Pisco 7.9
Triste es la noticia que ha cautivado la atención de las prensas televisiva y escrita sobre el terremoto que afectó varias ciudades del sur del Perú; más triste y lamentable es aquella del lanzamiento de una botella de pisco (en edición limitada de no más de 1000 botellas) que lleva por nombre Pisco 7.9, en clara alusión a la escala del antedicho terremoto.
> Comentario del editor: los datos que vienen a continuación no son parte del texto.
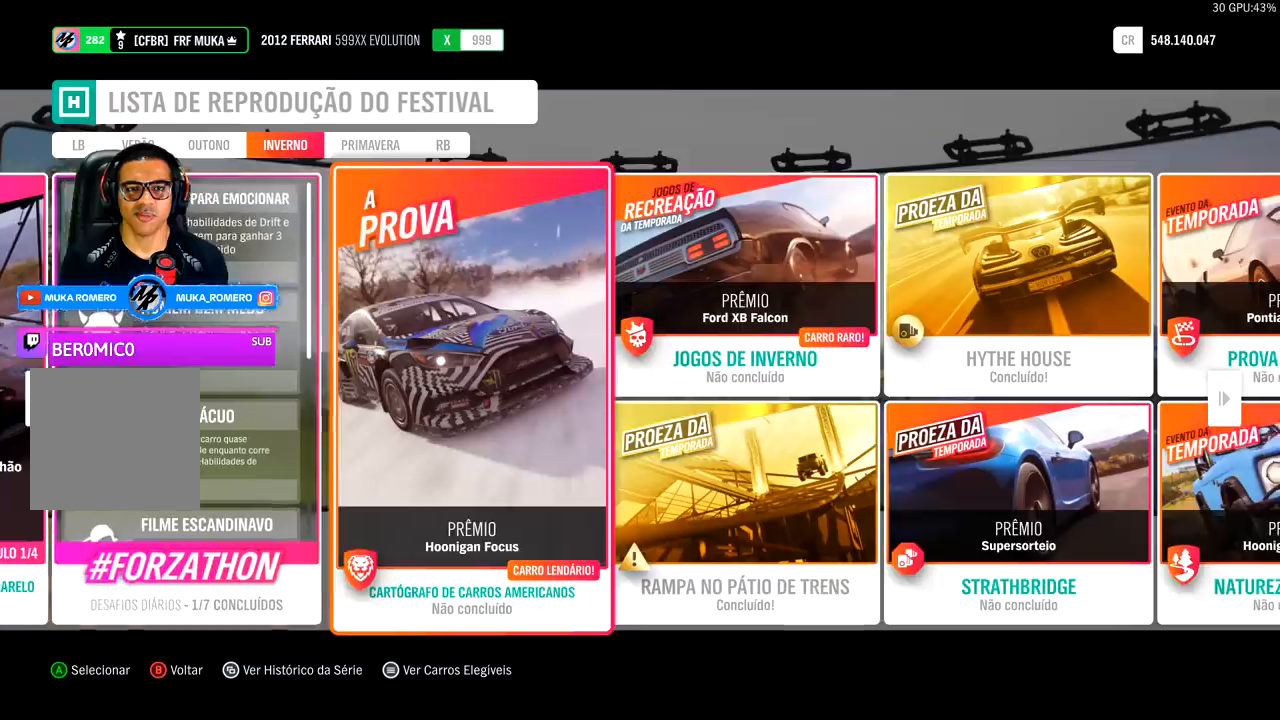
{"buttons": [], "left_stick": "center", "right_stick": "center", "events": [[200, "DPAD_RIGHT", "down"], [267, "DPAD_RIGHT", "up"], [400, "DPAD_RIGHT", "down"], [500, "DPAD_RIGHT", "up"]]}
La genial idea es una iniciativa del Ministerio de Producción del Perú.Su ministro, Rafael Rey, ya presentó las botellas, envasadas por la Asociación de productores de Pisco, que serán obsequiadas por nuestro mandatario a aquellas autoridades y personas que han colaborado con la población afectada por el intenso sismo. Sin embargo, este acto público, creo, debería verse como un síntoma malsano de la política que asume nuestro gobierno: el presidente García ha declarado que no estaba enterado de lo sucedido. ¿El ministerio, entonces, decide por lo que ha de constituir un gesto político de acción de gracias por parte del Presidente sin consultarle? Un gobierno macrocósmico que no establece, todavía, los nexos mínimos e indispensables para una comunicación articulada entre sus partes constituyentes: tan obstruido, pues, como las carreteras postsismo.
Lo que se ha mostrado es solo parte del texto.